Adivinhe de onde vem

Resolvi que hoje não escreverei texto algum. Achei melhor lançar um desafio: transcreverei trechos de notícias que li em jornais estrangeiros, sem mencionar a qual país se referem. Após lê-los, tente adivinhar de onde vieram. Ao final, fornecerei o “gabarito”. Considere dois pontos para cada acerto. 

A primeira notícia é sobre dada declaração proferida por um Governador. Reagindo à descoberta de que lá na região dele 40% dos mendigos são vítimas de ataques, assim manifestou-se: “qualquer um que ataque estas pessoas desprotegidas estará cometendo atos verdadeiramente repulsivos”. Em seguida, completou: “O fato de muitos desses agressores serem jovens reflete um problema a ser enfrentado em nossas escolas. Assim, é meu desejo perseverar e prosseguir no caminho de educar nossos estudantes sobre compaixão e sobre o drama de se viver sem um abrigo”. 

A segunda notícia: “25% dos habitantes estão ameaçados de pobreza ou exclusão social”. Do mesmo texto extraí o seguinte trecho: “10% dos habitantes estão em situação de privação material severa”. 

A terceira notícia: “47 milhões de habitantes atingidos por cortes no programa governamental de doação de alimentos.
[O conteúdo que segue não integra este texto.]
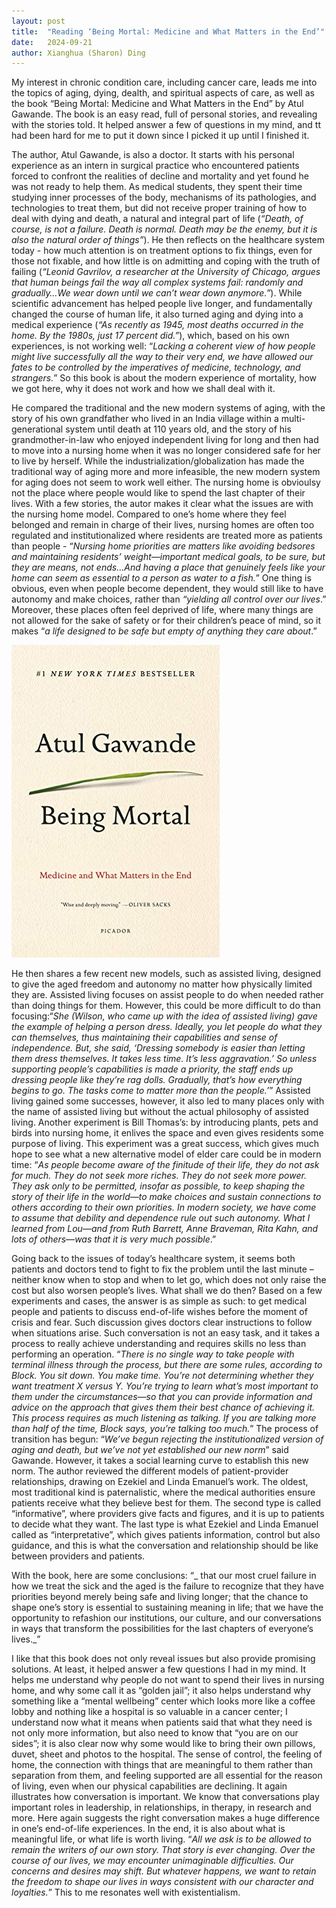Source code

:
 ```yaml
---
layout: post
title:  "Reading ‘Being Mortal: Medicine and What Matters in the End’"
date:   2024-09-21
author: Xianghua (Sharon) Ding
---
```


<p class="intro"><span class="dropcap">M</span>y interest in chronic condition care, including cancer care, leads me into the topics of aging, dying, dealth, and spiritual aspects of care, as well as the book “Being Mortal: Medicine and What Matters in the End” by Atul Gawande. The book is an easy read, full of personal stories, and revealing with the stories told. It helped answer a few of questions in my mind, and tt had been hard for me to put it down since I picked it up until I finished it.  </p>


The author,  Atul Gawande, is also a doctor. It starts with his personal experience as an intern in surgical practice who encountered patients forced to confront the realities of decline and mortality and yet found he was not ready to help them. As medical students, they spent their time studying inner processes of the body, mechanisms of its pathologies, and technologies to treat them, but did not receive proper training of how to deal with dying and death, a natural and integral part of life (_“Death, of course, is not a failure. Death is normal. Death may be the enemy, but it is also the natural order of things”_). He then reflects on the healthcare system today - how much attention is on treatment options to fix things, even for those not fixable, and how little is on admitting and coping with the truth of failing (_“Leonid Gavrilov, a researcher at the University of Chicago, argues that human beings fail the way all complex systems fail: randomly and gradually…We wear down until we can’t wear down anymore.”_).  While scientific advancement has helped people live longer, and fundamentally changed the course of human life, it also turned aging and dying into a medical experience (_“As recently as 1945, most deaths occurred in the home. By the 1980s, just 17 percent did.”_), which, based on his own experiences, is not working well: “_Lacking a coherent view of how people might live successfully all the way to their very end, we have allowed our fates to be controlled by the imperatives of medicine, technology, and strangers._”  So this book is about the modern experience of mortality, how we got here, why it does not work and how we shall deal with it.

He compared the traditional and the new modern systems of aging, with the story of his own grandfather who lived in an India village within a multi-generational system until death at 110 years old, and the story of his grandmother-in-law who enjoyed independent living for long and then had to move into a nursing home when it was no longer considered safe for her to live by herself. While the industrialization/globalization has made the traditional way of aging more and more infeasible, the new modern system for aging does not seem to work well either. The nursing home is obvioulsy not the place where people would like to spend the last chapter of their lives. With a few stories, the autor makes it clear what the issues are with the nursing home model. Compared to one’s home where they feel belonged and remain in charge of their lives, nursing homes are often too regulated and institutionalized where residents are treated more as patients than people - “_Nursing home priorities are matters like avoiding bedsores and maintaining residents’ weight—important medical goals, to be sure, but they are means, not ends…And having a place that genuinely feels like your home can seem as essential to a person as water to a fish._” One thing is obvious, even when people become dependent, they would still like to have autonomy and make choices, rather than _“yielding all control over our lives_.” Moreover, these places often feel deprived of life, where many things are not allowed for the sake of safety or for their children’s peace of mind, so it makes “_a life designed to be safe but empty of anything they care about_.” 

<img src="/assets/img/bing_mortal.jpg" alt=""> 

He then shares a few recent new models, such as assisted living, designed to give the aged freedom and autonomy no matter how physically limited they are. Assisted living focuses on assist people to do when needed rather than doing things for them. However, this could be more difficult to do than focusing:“_She (Wilson, who came up with the idea of assisted living) gave the example of helping a person dress. Ideally, you let people do what they can themselves, thus maintaining their capabilities and sense of independence. But, she said, ‘Dressing somebody is easier than letting them dress themselves. It takes less time. It’s less aggravation.’ So unless supporting people’s capabilities is made a priority, the staff ends up dressing people like they’re rag dolls. Gradually, that’s how everything begins to go. The tasks come to matter more than the people.’_” Assisted living gained some successes, however, it also led to many places only with the name of assisted living but without the actual philosophy of assisted living. Another experiment is Bill Thomas’s: by introducing plants, pets and birds into nursing home, it enlives the space and even gives residents some purpose of living. This experiment was a great success, which gives much hope to see what a new alternative model of elder care could be in modern time: “_As people become aware of the finitude of their life, they do not ask for much. They do not seek more riches. They do not seek more power. They ask only to be permitted, insofar as possible, to keep shaping the story of their life in the world—to make choices and sustain connections to others according to their own priorities. In modern society, we have come to assume that debility and dependence rule out such autonomy. What I learned from Lou—and from Ruth Barrett, Anne Braveman, Rita Kahn, and lots of others—was that it is very much possible_.”

Going back to the issues of today’s healthcare system, it seems both patients and doctors tend to fight to fix the problem until the last minute – neither know when to stop and when to let go, which does not only raise the cost but also worsen people’s lives. What shall we do then? Based on a few experiments and cases, the answer is as simple as such: to get medical people and patients to discuss end-of-life wishes before the moment of crisis and fear. Such discussion gives doctors clear instructions to follow when situations arise. Such conversation is not an easy task, and it takes a process to really achieve understanding and requires skills no less than performing  an operation. “_There is no single way to take people with terminal illness through the process, but there are some rules, according to Block. You sit down. You make time. You’re not determining whether they want treatment X versus Y. You’re trying to learn what’s most important to them under the circumstances—so that you can provide information and advice on the approach that gives them their best chance of achieving it. This process requires as much listening as talking. If you are talking more than half of the time, Block says, you’re talking too much._”  The process of transition has begun: “_We’ve begun rejecting the institutionalized version of aging and death, but we’ve not yet established our new norm_” said Gawande.  However, it takes a social learning curve to establish this new norm. The author reviewed the different models of patient-provider relationships, drawing on Ezekiel and Linda Emanuel’s work. The oldest, most traditional kind is paternalistic, where the medical authorities ensure patients receive what they believe best for them. The second type is called “informative”, where providers give facts and figures, and it is up to patients to decide what they want. The last type is what Ezekiel and Linda Emanuel called as “interpretative”, which gives patients information, control but also guidance, and this is what the conversation and relationship should be like between providers and patients.

 With the book, here are some conclusions: “_ that our most cruel failure in how we treat the sick and the aged is the failure to recognize that they have priorities beyond merely being safe and living longer; that the chance to shape one’s story is essential to sustaining meaning in life; that we have the opportunity to refashion our institutions, our culture, and our conversations in ways that transform the possibilities for the last chapters of everyone’s lives._”
 
I like that this book does not only reveal issues but also provide promising solutions. At least, it helped answer a few questions I had in my mind. It helps me understand why people do not want to spend their lives in nursing home, and why some call it as “golden jail”; it also helps understand why something like a “mental wellbeing” center which looks more like a coffee lobby and nothing like a hospital is so valuable in a cancer center; I understand now what it means when patients said that what they need is not only more information, but also need to know that “you are on our sides”; it is also clear now why some would like to bring their own pillows, duvet, sheet and photos to the hospital. The sense of control, the feeling of home, the connection with things that are meaningful to them rather than separation from them, and feeling supported are all essential for the reason of living, even when our physical capabilities are declining. It again illustrates how conversation is important. We know that conversations play important roles in leadership, in relationships, in therapy, in research and more. Here again suggests the right conversation makes a huge difference in one’s end-of-life experiences. In the end, it is also about what is meaningful life, or what life is worth living. “_All we ask is to be allowed to remain the writers of our own story. That story is ever changing. Over the course of our lives, we may encounter unimaginable difficulties. Our concerns and desires may shift. But whatever happens, we want to retain the freedom to shape our lives in ways consistent with our character and loyalties._” This to me resonates well with existentialism.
Isto significará a redução de 21 refeições por mês para cada um dos beneficiários”. Pronunciando-se, a diretora de uma associação de combate à miséria declarou que o resultado destes cortes será “o aumento da fome, afetando a saúde de idosos e deficientes e forçando mais crianças a irem para as salas de aula sem alimentação”. 

A quarta notícia trata de buracos nas ruas: “A quantidade de crateras nas pistas [do país] está tão grande que se estas fossem reunidas mediriam 765 km2”. Só para fins de comparação, isso dá umas oito vezes o tamanho da cidade de Vitória! 

A quinta notícia refere-se ao mundo das leis: “Justiça asfixiada. Sobrecarga de trabalho, acumulação de processos, dificuldade de aplicar as penas. Os problemas ilustram até a caricatura as disfunções da máquina judiciária. Os ratos percorrem as salas insalubres dos cartórios. Os elevadores foram desligados [há cinco meses] depois que um operário foi eletrocutado”. 

Leu tudo? Então vamos ao “gabarito”. A primeira notícia, relativa ao massacre de mendigos, veio de Tóquio, no Japão, pelas páginas do “Japan Today”. A segunda, anunciando preocupantes índices de pobreza e miséria, refere-se à União Europeia, e foi publicada pelo respeitado jornal “Le Monde”. A terceira, sobre escandalosos índices de fome, retrata a realidade dos Estados Unidos da América, tendo sido publicada pelo sério “USA Today”. A quarta, sobre os milhares de buracos em pistas, fala do Reino Unido, e a li no jornal “Metro”. A quinta, publicada no “Le Monde”, é uma descrição do Tribunal de Bobigny, o segundo maior da França. 

Qual foi a sua nota? Repare que não falei de temas locais, apenas nacionais – imagem de uma realidade, pois. 

Pois é: talvez nossos conhecimentos sobre a realidade do planeta estejam desatualizados, e a importância do nosso país neste novo cenário que se descortina seja maior do que pensamos. E talvez não estejamos, enquanto toda uma geração de brasileiros, agindo conforme as exigências do momento histórico. 

Não escrevo estas linhas para que alguns busquem refúgio no argumento medíocre e falso de que “eles estão iguais a nós”. Absolutamente. Apenas não consigo entender os motivos pelos quais, historicamente, de forma humilde e de cabeça baixa, temos entregado a estrangeiros o melhor de nossas riquezas e a mais rica fatia de nossa economia, em um processo de internacionalização talvez único no planeta – e tudo isto praticamente sem reciprocidade. 

Será este, ouso perguntar, o lugar de direito do Brasil na constelação nas nações?